23/12/2013 03:54 EST | Actualisé 21/02/2014 05:12 EST

Une trentaine d'écoles secondaires, majoritairement moins favorisées du Québec, ont désormais en leurs murs des brigades culinaires. Un programme stimulant qui permet aux élèves de s'accrocher, de redonner aux autres et de découvrir de nouveaux aliments et des techniques de cuisine, grâce à un chef cuisinier.

Un texte de Marie-Laure Josselin

L'idée vient de la Tablée des chefs, un organisme sans but lucratif dont la mission est de fournir les familles dans le besoin, d'éduquer les générations futures et de développer leur autonomie alimentaire. L'an dernier, le projet pilote a été testé dans 20 écoles. Cette année, il est implanté dans une trentaine, et d'ici 5 ans, la Tablée des chefs espère que 200 écoles du Québec auront leur brigade.

À travers des recettes simples, des techniques culinaires, les élèves travaillent autour de l'alimentation et des saines habitudes de vie.

« On va en majorité dans les écoles les moins favorisées pour offrir les ateliers. L'idée est de développer l'autonomie alimentaire.

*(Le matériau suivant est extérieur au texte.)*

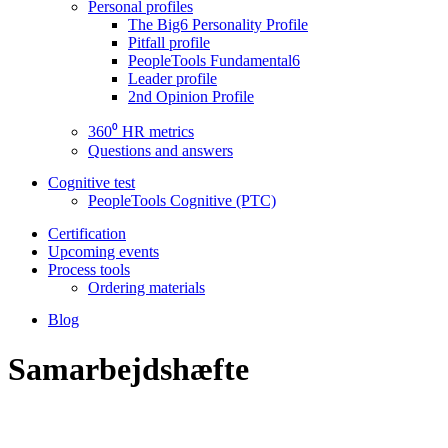
Personal profiles
The Big6 Personality Profile
Pitfall profile
PeopleTools Fundamental6
Leader profile
2nd Opinion Profile
360⁰ HR metrics
Questions and answers
Cognitive test
PeopleTools Cognitive (PTC)
Certification
Upcoming events
Process tools
Ordering materials
Blog
Samarbejdshæfte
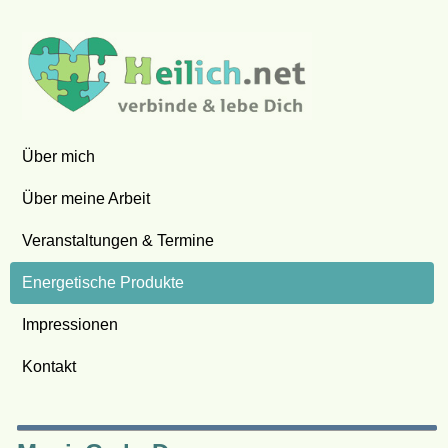
Über mich
Über meine Arbeit
Veranstaltungen & Termine
Energetische Produkte
Impressionen
Kontakt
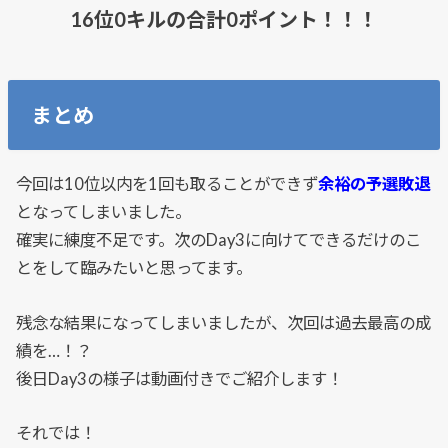
16位0キルの合計0ポイント！！！
まとめ
今回は10位以内を1回も取ることができず
余裕の予選敗退
となってしまいました。
確実に練度不足です。次のDay3に向けてできるだけのこ
とをして臨みたいと思ってます。
残念な結果になってしまいましたが、次回は過去最高の成
績を…！？
後日Day3の様子は動画付きでご紹介します！
それでは！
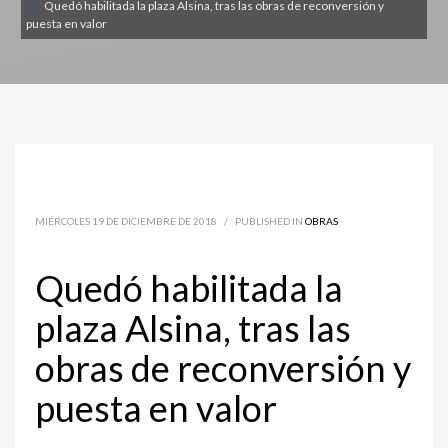
Quedó habilitada la plaza Alsina, tras las obras de reconversión y
puesta en valor
MIÉRCOLES 19 DE DICIEMBRE DE 2018
/
PUBLISHED IN
OBRAS
Quedó habilitada la
plaza Alsina, tras las
obras de reconversión y
puesta en valor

On plante de petites graines (...) pour qu'ils puissent cuisiner sainement lorsqu'ils seront en appartement », explique le chef Patrick Emedy. 

À l'école Jacques-Rousseau de Longueuil, une vingtaine d'élèves, les mains pleines de farine, sont répartis en brigades et s'activent, sous l'oeil de leurs camarades, pendant la récréation. L'objectif du jour est de confectionner 600 sacs d'ingrédients secs pour faire des biscuits au gingembre qui seront distribués à des familles dans le besoin. 

Trois grands défis, construits autour des activités sociales, de la saine alimentation et des échanges multiculturels, sont proposés au cours de l'année. Le programme est gratuit pour les élèves. 

Pour Alexandra, Hanana et Alessandra, les 24 ateliers culinaires qu'elles suivent tout au long de l'année sont ludiques, mais surtout utiles. « On apprend à faire autre chose que du Kraft dinner et des toasts, on a cuisiné des fajitas, des frites de patates douces, des biscuits au gingembre. Ça nous apprend à travailler en équipe et puis c'est le fun parce qu'on va aider des gens dans le besoin », racontent-elles. À la maison, elles n'hésitent pas à se mettre aux fourneaux pour faire découvrir leurs nouvelles recettes à leurs parents. 

« C'est une chaîne qui continue. Étant une école défavorisée, on montre qu'on est capable de venir en aide aux gens dans le besoin et c'est valorisant pour les élèves », précise Patrick Trahan. 

Les cinq brigades qui récolteront le plus de points pendant les ateliers se retrouveront en mai pour déterminer qui est la meilleure. L'an dernier, l'École Georges-Vanier de Montréal a remporté cette finale.